Sempre fomos administrados por profissionais de outras áreas,
desde nossas empresas até o governo. Até recentemente
tínhamos somente 4 cursos de pós-graduação
em administração, um absurdo.
De 1832 a 1964 a profissão mais recente no Brasil foi a de advogado,
e foi essa a profissão que exerceu a maior influência
no país, tanto que nos deu a maioria dos presidentes até
1964. A revolução de 1964 acabou com a era do advogado
e a legalidade, e tivemos a era do economista que perdura até
hoje. Nos próximos 10 anos isso lentamente mudará.
O Brasil já tem 2.300 cursos de administração
contra 350 em 1994. Estamos logo depois dos EUA e da Índia.
Administração já é a profissão
mais freqüente neste país, com 18% dos formandos. Antes
nossos gênios escolhiam medicina, direito e engenharia. Agora
escolhem medicina, administração e direito, nessa
ordem. Há 10 anos tínhamos apenas 200.000 administradores,
e só 5% das empresas contavam com um profissional para tocá-las.
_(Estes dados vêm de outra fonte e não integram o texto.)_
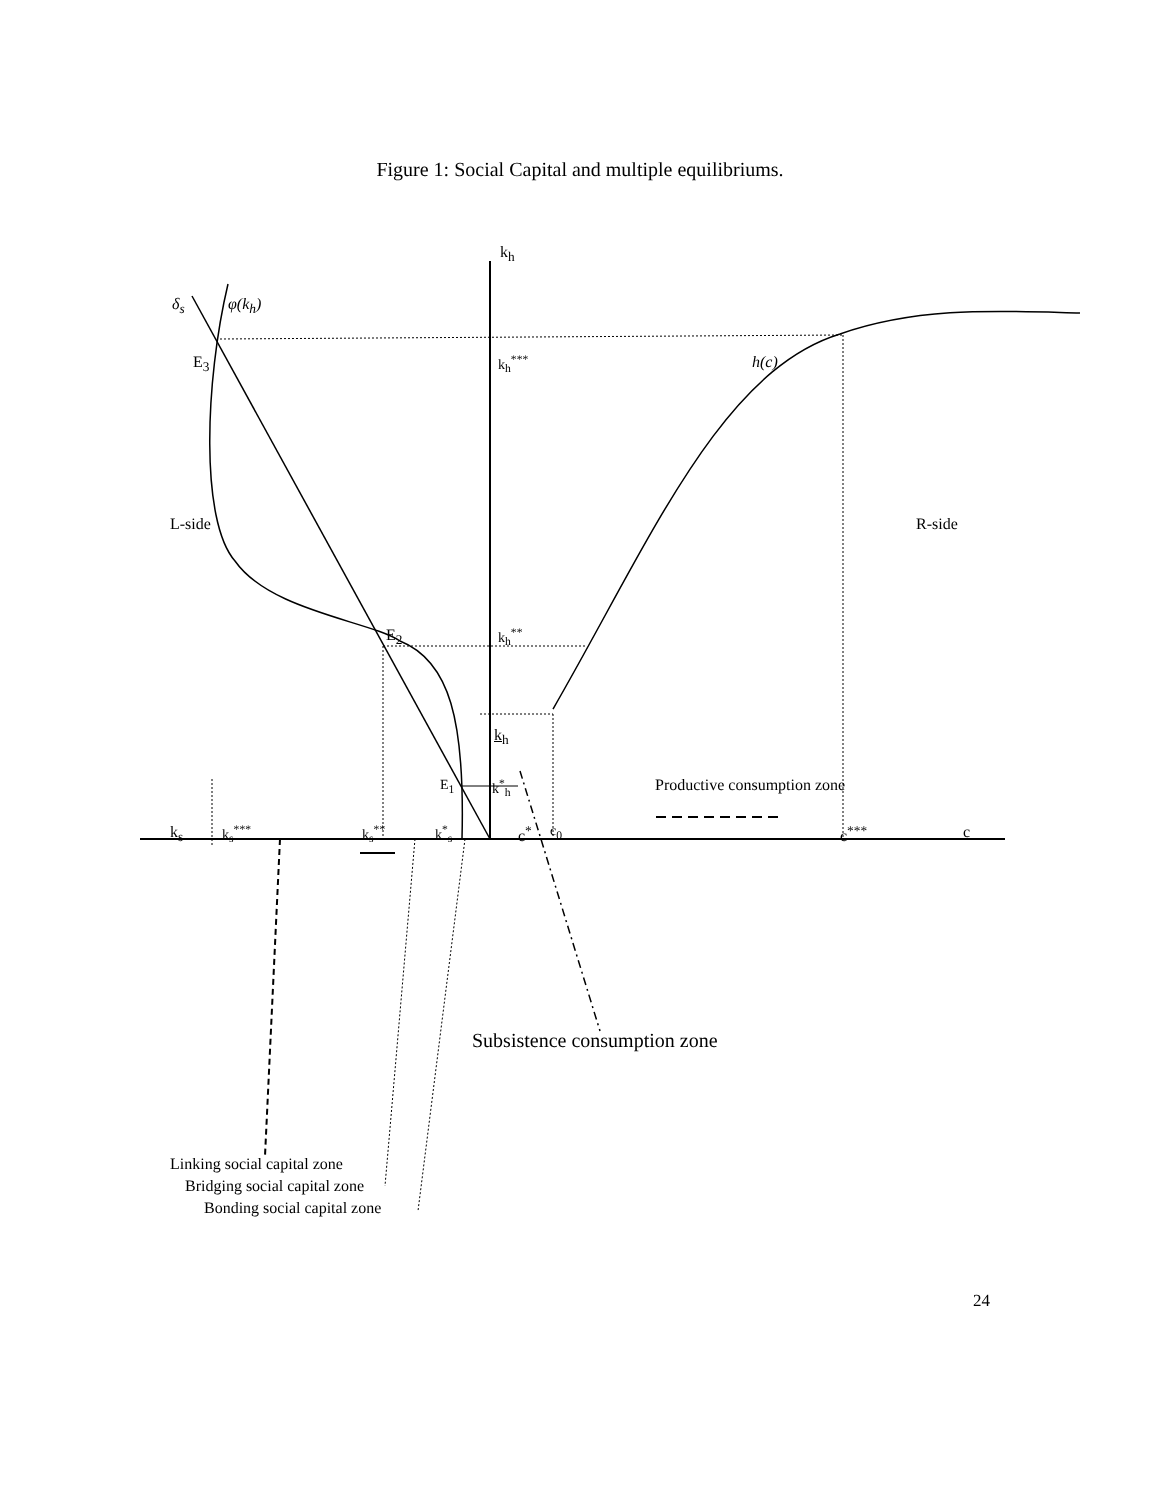Figure 1: Social Capital and multiple equilibriums.
k<sub>h</sub>
δ<sub>s</sub> φ(k<sub>h</sub>)
E<sub>3</sub> k<sub>h</sub><sup>***</sup> h(c)
L-side R-side
E<sub>2</sub> k<sub>h</sub><sup>**</sup>
k<sub>h</sub>
E<sub>1</sub> k<sup>*</sup><sub>h</sub> Productive consumption zone
k<sub>s</sub> k<sub>s</sub><sup>***</sup> k<sub>s</sub><sup>**</sup> k<sup>*</sup><sub>s</sub> c<sup>*</sup> c<sub>0</sub> c<sup>***</sup> c
Subsistence consumption zone
Linking social capital zone
Bridging social capital zone
Bonding social capital zone
24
O resto era dirigido por “empresários” que aprendiam
administração no tapa. Por isso, até hoje 50%
das empresas brasileiras quebram nos dois primeiros anos e metade
do nosso capital vira pó.
O que o aumento da participação dos administradores
na gestão das empresas significará para o Brasil?
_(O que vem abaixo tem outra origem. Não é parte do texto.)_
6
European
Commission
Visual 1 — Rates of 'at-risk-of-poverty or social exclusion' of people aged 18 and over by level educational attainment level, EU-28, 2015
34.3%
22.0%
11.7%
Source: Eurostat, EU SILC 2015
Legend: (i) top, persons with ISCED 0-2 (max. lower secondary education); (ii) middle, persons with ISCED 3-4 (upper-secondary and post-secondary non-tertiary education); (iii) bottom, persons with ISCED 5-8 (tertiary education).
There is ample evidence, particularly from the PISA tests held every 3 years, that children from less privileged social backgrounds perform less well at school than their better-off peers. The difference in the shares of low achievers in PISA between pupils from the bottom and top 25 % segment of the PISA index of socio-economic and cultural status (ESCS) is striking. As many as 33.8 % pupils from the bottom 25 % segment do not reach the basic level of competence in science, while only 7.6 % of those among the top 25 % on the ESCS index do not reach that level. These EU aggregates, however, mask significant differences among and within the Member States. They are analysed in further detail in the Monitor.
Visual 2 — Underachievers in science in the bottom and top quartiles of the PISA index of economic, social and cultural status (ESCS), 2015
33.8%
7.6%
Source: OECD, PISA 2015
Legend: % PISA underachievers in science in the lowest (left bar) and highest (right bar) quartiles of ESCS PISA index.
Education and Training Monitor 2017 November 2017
Uma nova era muito promissora. Finalmente seremos administrados
por profissionais, e não por amadores. Daqui para a frente,
75% das empresas não quebrarão nos primeiros 4 anos
de vida, e nossos investimentos gerarão empregos, e não
falências. Em 2010, teremos 2 milhões de administradores
formados, e se cada um empregar 20 pessoas haverá 40 milhões
de empregados novos. Será o fim da exclusão social.
Administradores nunca foram ouvidos por políticos e deputados,
nem concorriam a cargos públicos. Em 2010, é muito
provável que tenhamos o nosso presidente da República
formado em Administração. Por incrível que
parece nunca tivemos um executivo no Executivo. Muitos de nossos
ministros e governantes aprendiam administração no
próprio cargo, errando a um custo social imenso para a nação.
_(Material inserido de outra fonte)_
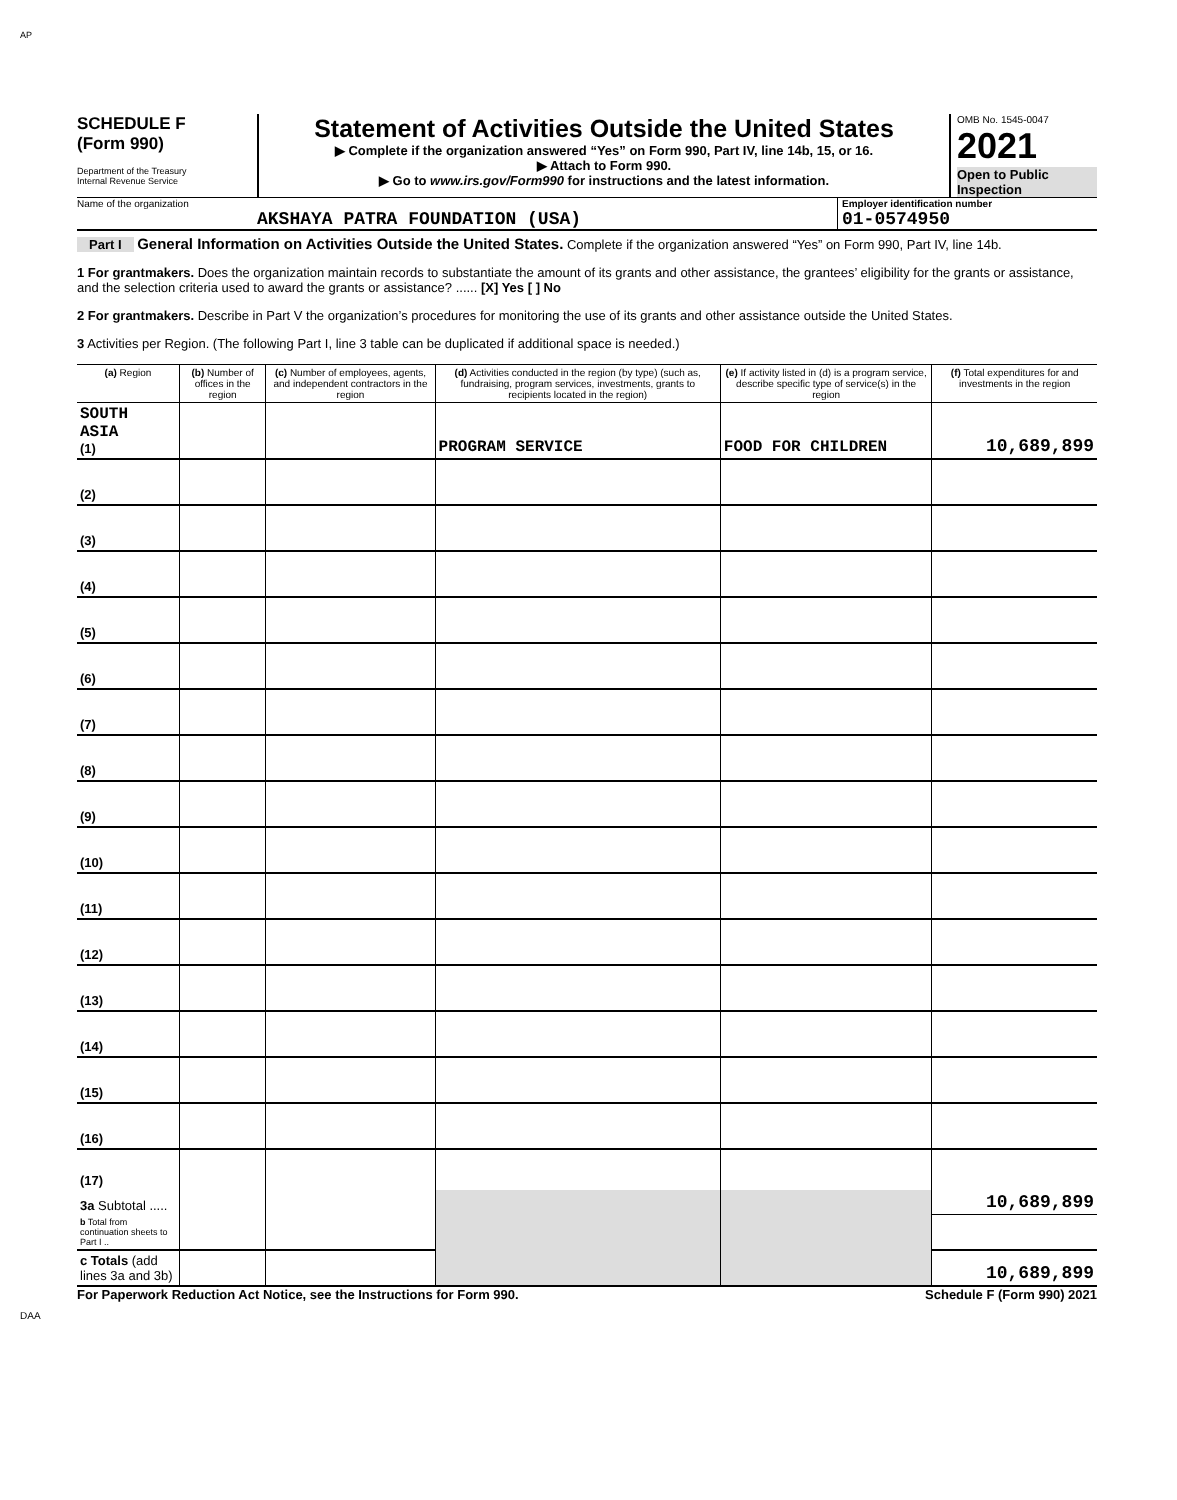AP
SCHEDULE F
(Form 990)
Department of the Treasury
Internal Revenue Service
Statement of Activities Outside the United States
▶ Complete if the organization answered “Yes” on Form 990, Part IV, line 14b, 15, or 16.
▶ Attach to Form 990.
▶ Go to www.irs.gov/Form990 for instructions and the latest information.
OMB No. 1545-0047
2021
Open to Public Inspection
Name of the organization
AKSHAYA PATRA FOUNDATION (USA)
Employer identification number
01-0574950
Part I General Information on Activities Outside the United States. Complete if the organization answered “Yes” on Form 990, Part IV, line 14b.
1 For grantmakers. Does the organization maintain records to substantiate the amount of its grants and other assistance, the grantees’ eligibility for the grants or assistance, and the selection criteria used to award the grants or assistance? ...... [X] Yes [ ] No
2 For grantmakers. Describe in Part V the organization’s procedures for monitoring the use of its grants and other assistance outside the United States.
3 Activities per Region. (The following Part I, line 3 table can be duplicated if additional space is needed.)
| (a) Region | (b) Number of offices in the region | (c) Number of employees, agents, and independent contractors in the region | (d) Activities conducted in the region (by type) (such as, fundraising, program services, investments, grants to recipients located in the region) | (e) If activity listed in (d) is a program service, describe specific type of service(s) in the region | (f) Total expenditures for and investments in the region |
| --- | --- | --- | --- | --- | --- |
| SOUTH ASIA (1) | | | PROGRAM SERVICE | FOOD FOR CHILDREN | 10,689,899 |
| (2) | | | | | |
| (3) | | | | | |
| (4) | | | | | |
| (5) | | | | | |
| (6) | | | | | |
| (7) | | | | | |
| (8) | | | | | |
| (9) | | | | | |
| (10) | | | | | |
| (11) | | | | | |
| (12) | | | | | |
| (13) | | | | | |
| (14) | | | | | |
| (15) | | | | | |
| (16) | | | | | |
| (17) | | | | | |
| 3a Subtotal ..... | | | | | 10,689,899 |
| b Total from continuation sheets to Part I .. | | | | | |
| c Totals (add lines 3a and 3b) | | | | | 10,689,899 |
For Paperwork Reduction Act Notice, see the Instructions for Form 990. Schedule F (Form 990) 2021
DAA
Foi-se o tempo em que o mundo era simples e não havia necessidade
de ter um curso de Administração para ser um bom administrador. Em
2006, o candidato da oposição que demonstrar boa capacidade
gerencial será um forte candidato a sucessão de Lula.
João Paulo Cunha do PT já alertou de que, “se
houver um bom administrador, ele conquistará o eleitorado
da periferia".
Não quero exagerar a importância dos administradores,
mas somente lembrar que eles são o elo que faltava. Ordem
não gera progresso, estabilidade econômica não
gera crescimento de forma espontânea, sempre há a necessidade
de um catalisador. Não será uma transição
fácil, pois as classes dominantes não aceitam dividir
o poder que têm. Há muita gente interessada em manter
essa bagunça e desorganização, como vivem denunciando
Luis Nassif, Arnaldo Jabor e José Simão. Gente que
é contra a supervisão, eficiência e organização.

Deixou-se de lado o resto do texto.